Experts say that while genetics and nutrition during pregnancy do play a part in your child’s overall intelligence, the single largest factor is the stimulation you provide at home. And the good news is that you don’t even have to buy those flash cards and smart baby videos, or sign up for those expensive baby classes. There are many ways to boost your baby’s IQ, and many of them are completely free and easy to do in the middle of your daily routine.
Talk to him all the time
There is a strong correlation between your child’s verbal IQ and the number of words he hears in the first year of life. So keep talking to him. Describe what you’re doing, even if you know he doesn’t understand you (yet): “Let’s change your diaper!” or “Say hello to the pretty bird!” It’s best to keep your words simple and to point to concrete objects, which will build his vocabulary and recognize the things around him. “Oh, you want the yellow blanket!” or “The truck goes vroom.”
Reading is one of the best bonding activities you can have. It creates a strong emotional bond, as you cuddle him and he listens to your voice, and teaches your child so many things: words, sounds, pictures. Eventually your child will also realize that there are words on the pages and you read from left to right—the very foundation of literacy.
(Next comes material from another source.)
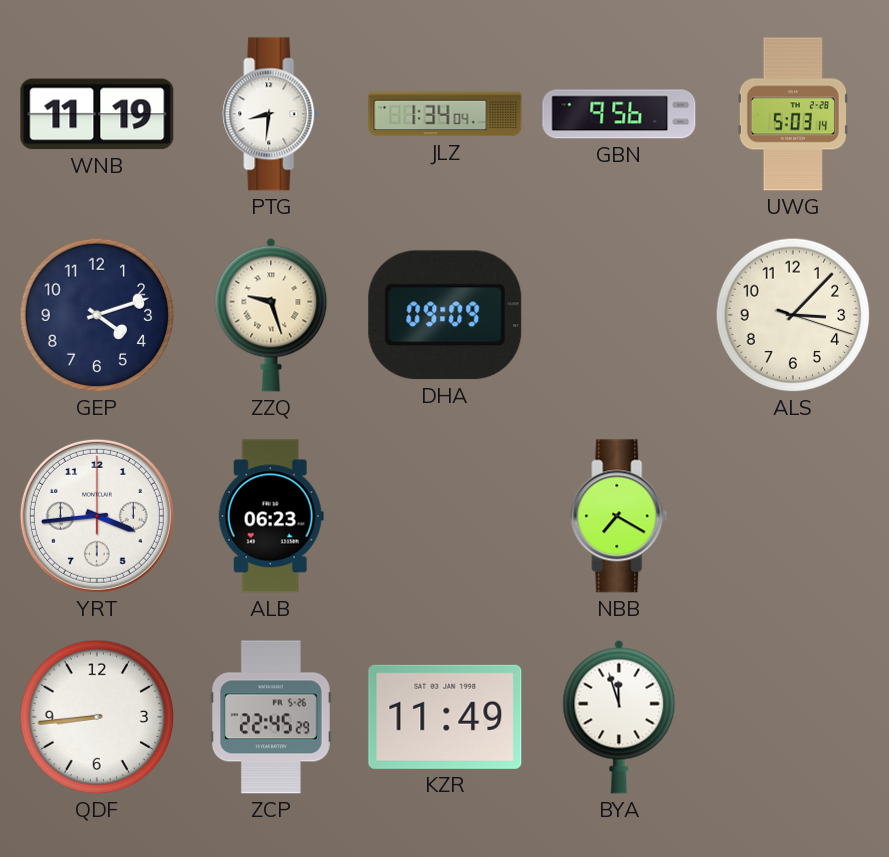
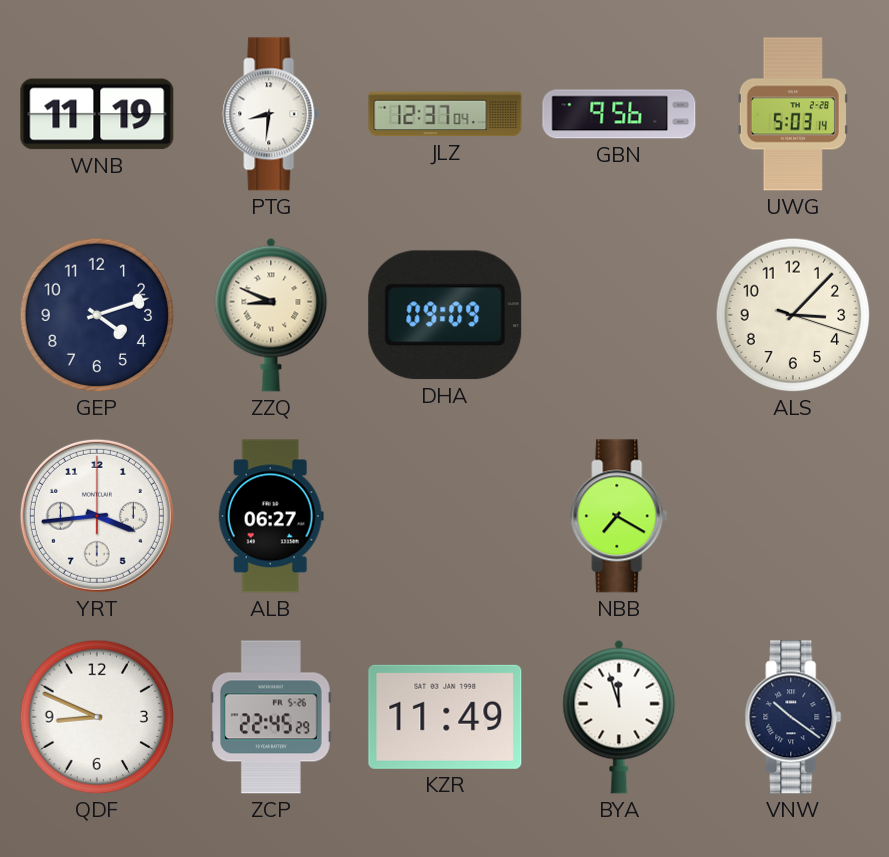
JLZ: 1:34 -> 12:37
ZZQ: 9:27 -> 8:49
ALB: 06:23 -> 06:27
QDF: 8:44 -> 8:49
VNW: none -> 10:21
And, as you read the same books again and again, you boost your child’s memory and comprehension. (Read our article on tips on choosing your baby’s first books)
Teach baby signs
There are some studies show that teaching sign language can improve IQ and language development. It also helps your child communicate what he wants, which can increase self-esteem and social skills.
Breastfeed if you can
Breastfeeding can boost a baby’s IQ by a few points. Ideally, you should breastfeed for a year, but if you can’t (or had to give up earlier) don’t lose any sleep. There are many ways to interact with your baby, and to provide the nutrition that will boost his brain growth.
Snuggle and cuddle
Children who feel loved and secure have strong self-esteem, which means he will find it easier to talk to others, or explore in an unfamiliar environment. And in the first few years, your child will want to share every experience with you: showing you a pretty rock, or playing blocks with you. Your bond, and how you build his curiosity through your willingless to learn and play with him, mean more than any fancy learning system you can buy in the mall.